Cuando critica a los príncipes de la Iglesia por su aislamiento y verticalismo, defiende apasionadamente el Estado laico y la libertad religiosa, y exige expandir el rol de las mujeres en el catolicismo, como ha hecho en Brasil, apunta directamente contra el orden político de la Iglesia. Del mismo modo que cuando pide a los jóvenes hacer lío, denuncia a los gobernantes corruptos y clama por un diálogo entre quienes mandan y quienes protestan, apunta al orden político de los Estados seculares. En ambos casos actúa como un indignado.

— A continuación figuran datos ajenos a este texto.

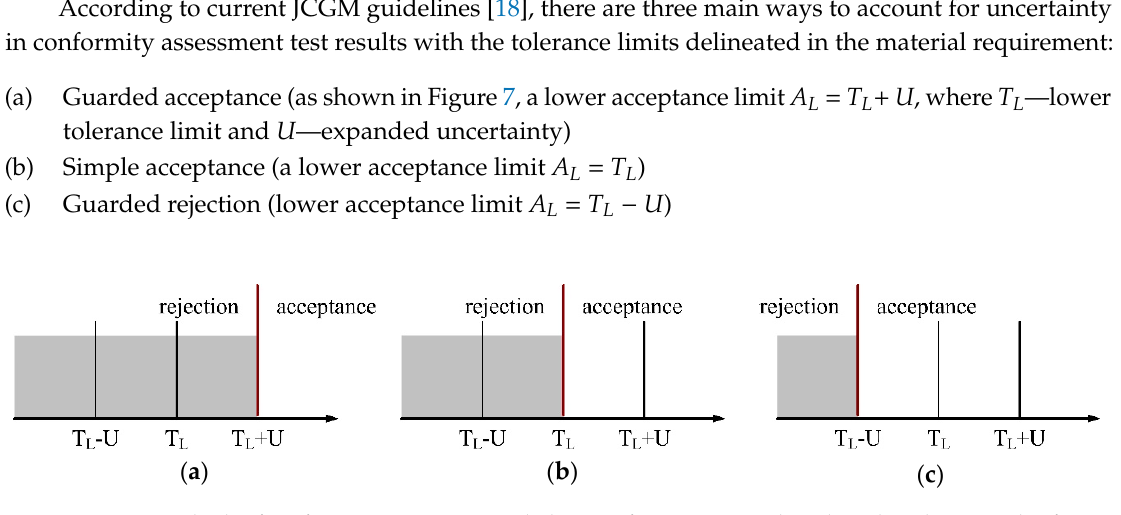
Figure 7. Methods of conformity assessment with the use of uncertainty values, based on the example of the lower tolerance limit T L . ( a )—guarded acceptance; ( b )—simple acceptance; ( c )—guarded rejection. U—expanded uncertainty value.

Procura hacerlo con sentido de los límites y espíritu constructivo, dos cosas que muchos indignados no han tenido en estos años, lo que lo aleja del anarquismo y lo sitúa en un punto que tiene de izquierda la censura contra el autoritarismo y la deshumanización del poder en distintas sus vertientes, y de derecha la prudencia de no pretender volver a las "enfermedades infantiles". Por esto último prefirió no reunirse con Leonardo Boff, símbolo de la derrotada teología de la liberación, en Brasil; y por eso empleó, precisamente, el término "enfermedades infantiles" al referirse, sin nombrarla, a esa corriente de inspiración marxista. Francisco I quiere recuperar el ideal del Concilio Vaticano II que la teología de la liberación desnaturalizó y que la reacción encabezada por Ratzinger a órdenes de Juan Pablo II en parte revirtió.
Para un liberal, como este servidor, la doctrina social de la Iglesia tendrá siempre cosas rescatables y otras debatibles. Pero lo que hoy importa, desde el punto de vista de la civilización, es que el Papa pretende renovar la Iglesia y desmontar una estructura que ha ido alejándola de la sociedad.
Esa renovación tiene dos tiempos. El primero, la seducción de las masas, está en marcha. El segundo, la reforma de la curia, la banca vaticana y el código penal, aun no se inicia en serio y no sabemos qué ocurrirá. Todo dependerá de que Francisco, además de un buen pastor, sea un buen político: que sepa mover las fichas que hay que mover en el momento en que hay que moverlas y organizar el juego de alianzas preventivas que exige todo proceso de cambio.
Bergoglio ha empezado por donde había que empezar: haciendo populismo evangélico. Arrancar afectando intereses creados tras bambalinas antes de establecer sus credenciales entre las candilejas lo hubiese condenado al fracaso. La cuestión pendiente es cuándo sentirá que tiene credenciales bastantes para la tarea política que definirá su Papado tanto o más que su misión evangélica.